California's New $20 Minimum Wage For Fast-Food Workers Gets Slammed
News stories of higher prices, job losses, secret negotiations and a new ad poking fun at the California's new minimum-wage law abound.
With already the highest unemployment in the country, California’s new minimum wage law for fast-food workers, which establishes a $20 minimum wage and a “fast-food council,” goes into effect today, ironically, on April Fool’s Day has been getting slammed by pundits across the country.
The bill to raise the minimum wage for California’s fast-food workers, which was passed by California’s union-dominated legislature at the behest of the Service Employees International Union (SEIU) and other union groups was signed into law in 2022, but was delayed for nearly two years as a compromise was struck.
However, even before the rise in wages took effect, problems with the new law have emerged.
Price hikes and job losses…already?
Even before Monday, some fast-food chains began looking at hiking prices for their customers.
“Though Chipotle has not yet announced a final decision on new pricing, many other chains, such as McDonald’s, Starbucks and Jack in the Box, say they are also planning to push that increase onto consumers or change their operations,” the L.A. Times reported on Monday.
In addition, in preparation for the new wage hikes, Pizza Hut announced it would be laying off 1100 drivers last December.
“The layoffs are expected to go into effect as soon as February, just weeks before the state’s $20 minimum wage for fast-food workers is set to go into effect,” reported the L.A. Times.
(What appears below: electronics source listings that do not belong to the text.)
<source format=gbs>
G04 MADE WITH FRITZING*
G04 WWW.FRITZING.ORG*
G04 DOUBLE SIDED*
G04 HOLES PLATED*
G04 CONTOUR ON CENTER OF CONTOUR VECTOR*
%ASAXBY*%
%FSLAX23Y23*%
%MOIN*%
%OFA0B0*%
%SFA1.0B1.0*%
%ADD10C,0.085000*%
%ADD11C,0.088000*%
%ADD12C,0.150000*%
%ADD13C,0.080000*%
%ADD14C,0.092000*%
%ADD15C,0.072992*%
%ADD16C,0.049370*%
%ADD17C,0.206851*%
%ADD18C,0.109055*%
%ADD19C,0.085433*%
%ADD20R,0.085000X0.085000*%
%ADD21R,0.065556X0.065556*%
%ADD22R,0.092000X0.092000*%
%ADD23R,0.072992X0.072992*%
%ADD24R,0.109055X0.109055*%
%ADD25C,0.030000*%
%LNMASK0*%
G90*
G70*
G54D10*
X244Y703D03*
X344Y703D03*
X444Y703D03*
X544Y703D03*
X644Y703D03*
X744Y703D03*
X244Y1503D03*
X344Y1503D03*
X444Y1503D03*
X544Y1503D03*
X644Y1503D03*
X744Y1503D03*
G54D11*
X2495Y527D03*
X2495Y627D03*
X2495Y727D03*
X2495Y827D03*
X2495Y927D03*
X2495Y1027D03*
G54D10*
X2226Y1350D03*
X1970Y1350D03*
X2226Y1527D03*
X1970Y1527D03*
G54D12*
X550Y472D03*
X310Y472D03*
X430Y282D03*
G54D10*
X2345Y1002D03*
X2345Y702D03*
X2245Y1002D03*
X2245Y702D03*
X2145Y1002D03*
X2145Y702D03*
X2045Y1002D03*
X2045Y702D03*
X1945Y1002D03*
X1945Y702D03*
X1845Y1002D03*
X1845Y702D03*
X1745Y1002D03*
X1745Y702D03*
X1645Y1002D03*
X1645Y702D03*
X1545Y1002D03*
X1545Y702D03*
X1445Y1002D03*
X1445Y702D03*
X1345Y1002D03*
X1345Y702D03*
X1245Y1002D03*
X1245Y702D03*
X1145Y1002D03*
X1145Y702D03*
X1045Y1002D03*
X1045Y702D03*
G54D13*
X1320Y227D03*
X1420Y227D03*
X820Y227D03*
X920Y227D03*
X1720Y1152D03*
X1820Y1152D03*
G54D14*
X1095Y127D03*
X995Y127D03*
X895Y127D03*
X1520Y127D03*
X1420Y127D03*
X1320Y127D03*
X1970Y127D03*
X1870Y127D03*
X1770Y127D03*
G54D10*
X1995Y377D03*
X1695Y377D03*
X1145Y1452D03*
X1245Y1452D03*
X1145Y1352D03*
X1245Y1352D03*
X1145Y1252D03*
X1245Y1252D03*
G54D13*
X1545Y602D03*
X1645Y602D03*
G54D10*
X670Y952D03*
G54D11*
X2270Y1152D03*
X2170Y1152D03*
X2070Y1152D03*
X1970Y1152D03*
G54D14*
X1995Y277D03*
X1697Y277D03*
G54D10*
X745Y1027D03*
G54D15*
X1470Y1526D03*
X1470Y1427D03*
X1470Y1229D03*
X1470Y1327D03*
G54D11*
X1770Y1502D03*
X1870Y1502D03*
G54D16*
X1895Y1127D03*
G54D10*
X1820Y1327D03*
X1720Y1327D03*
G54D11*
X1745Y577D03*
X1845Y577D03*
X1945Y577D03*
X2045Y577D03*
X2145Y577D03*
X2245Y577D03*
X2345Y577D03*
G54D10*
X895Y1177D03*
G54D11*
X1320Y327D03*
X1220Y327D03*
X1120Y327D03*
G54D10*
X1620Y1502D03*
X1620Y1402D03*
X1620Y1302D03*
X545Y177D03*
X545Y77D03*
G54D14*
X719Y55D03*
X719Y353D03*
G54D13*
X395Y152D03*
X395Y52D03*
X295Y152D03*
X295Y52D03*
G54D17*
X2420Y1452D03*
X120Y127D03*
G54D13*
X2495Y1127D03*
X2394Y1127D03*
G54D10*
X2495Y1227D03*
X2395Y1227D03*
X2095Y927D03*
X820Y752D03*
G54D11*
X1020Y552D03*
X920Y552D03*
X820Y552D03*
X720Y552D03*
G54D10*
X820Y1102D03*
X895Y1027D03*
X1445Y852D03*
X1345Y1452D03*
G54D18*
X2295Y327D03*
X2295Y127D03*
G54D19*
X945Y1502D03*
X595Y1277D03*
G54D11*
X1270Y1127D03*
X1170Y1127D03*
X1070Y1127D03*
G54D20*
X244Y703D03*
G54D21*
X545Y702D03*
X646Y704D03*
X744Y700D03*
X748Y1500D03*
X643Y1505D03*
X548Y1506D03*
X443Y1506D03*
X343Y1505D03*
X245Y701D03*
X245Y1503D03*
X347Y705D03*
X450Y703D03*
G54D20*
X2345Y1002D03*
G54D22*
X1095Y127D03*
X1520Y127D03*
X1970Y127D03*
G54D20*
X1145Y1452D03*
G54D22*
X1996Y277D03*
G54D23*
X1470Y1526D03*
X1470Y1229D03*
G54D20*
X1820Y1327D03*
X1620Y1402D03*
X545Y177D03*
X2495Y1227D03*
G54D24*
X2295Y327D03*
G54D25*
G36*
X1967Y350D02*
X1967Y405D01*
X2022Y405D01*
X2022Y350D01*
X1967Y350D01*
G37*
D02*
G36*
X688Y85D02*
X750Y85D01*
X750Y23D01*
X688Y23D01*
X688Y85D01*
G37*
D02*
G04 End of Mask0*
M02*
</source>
In addition to the driver layoffs, other workers have already begun to lose hours and jobs as restaurants prepare to adjust their labor costs, the Wall Street Journal reported last week.
“California restaurants, particularly pizza joints, have outlined plans to cut hundreds of jobs in the months leading up to the April 1 wage mandate, according to state records,” the Journal reported. “Other operators said they have halted hiring or are scaling back workers’ hours.”
ExemptionGate
In February, the California Globe reported that “California Governor Gavin Newsom exempted a billionaire buddy from California’s new $20 minimum wage law.”
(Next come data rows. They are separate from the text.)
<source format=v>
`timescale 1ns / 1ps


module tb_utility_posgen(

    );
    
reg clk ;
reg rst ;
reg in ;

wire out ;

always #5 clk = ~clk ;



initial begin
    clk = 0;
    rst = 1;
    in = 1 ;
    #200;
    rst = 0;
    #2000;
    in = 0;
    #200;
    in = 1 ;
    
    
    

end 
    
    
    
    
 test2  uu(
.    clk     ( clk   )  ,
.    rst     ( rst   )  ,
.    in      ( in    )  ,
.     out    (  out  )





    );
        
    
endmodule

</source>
Newsom’s “buddy,” the Globe reported, was billionaire Greg Flynn, who “owns more than two dozen Panera Bread locations in California, as well as Applebee’s, Pizza Hut, Taco Bell, and Wendy’s.”
The Globe later explained that:
The exemption was written to the Panera Bread business model: A business operating a bakery and selling bread as a standalone menu item since September 2023, was exempted from AB 1228. Greg Flynn owns more than two dozen Panera Bread locations in California. And in addition of being a high school chum, Flynn contributed at least $164,800 to Newsom’s political campaigns, we learned.
Like the disastrous bill Assembly Bill (AB) 5, which foisted the career-killing ‘ABC Test’ on California’s independent contractors, the FAST Act (AB 1228) has also been met with so much criticism that California’s legislature passed a so-called “clean up” bill (AB 610).
The clean-up bill, according to the Globe, is an “admission that California’s arbitrary minimum wage laws hurt all businesses, but especially small to medium sized businesses.”
KCRA noted that passage of the clean-up bill ”is the result of the Service Employees International Union (SEIU) use of non-disclosure agreements in the final negotiations of the fast-food labor law.” Governor Newsom signed the clean-up bill last week.
Confusion persists
Even as the new $20 minimum wage takes effect today, many are still confused by who it applies to…and who it doesn’t apply to.
"It's upsetting that someone can write a law like this, hand it over to unions, and walk away from it," ice cream shop own Gaby Campbell told KCRA last week. "I just don't even understand how that's legal."
“Say you work at a fast food restaurant or coffee shop that bears the name of a national chain. Under California law, you’re entitled to be paid at least $20 an hour starting Monday,” the East Bay Times told its readers on Monday.
However, the East Bay Times went on to say, ”say you work at one of those stores, inside a grocery store. The grocery store, your employer, is exempt under the law. You’ll keep getting your current wages.”
Poking fun at the new law
Due to the uncertainty of the new minimum wage’s impact, the Center for Union Facts (CUF) released a new ad highlighting the “devastating impacts” of California’s new $20 minimum wage for fast food workers.
The tongue-in-cheek video features fast food workers “thanking” the Service Employees International Union (SEIU) for the damaging and inconsistent law, leading to higher prices, business closures, and layoffs, according to a CUF release.
“In fact, California restaurants are already killing jobs and cutting hours ahead of the increase,” CUF stated.
The ad will run in the coming days as a television and digital ad buy in the Los Angeles and Sacramento markets.
Though it is too early to tell what the long-term impact of the new $20 minimum wage will be, while it may help some fast-food workers, the harm to others should not be ignored either.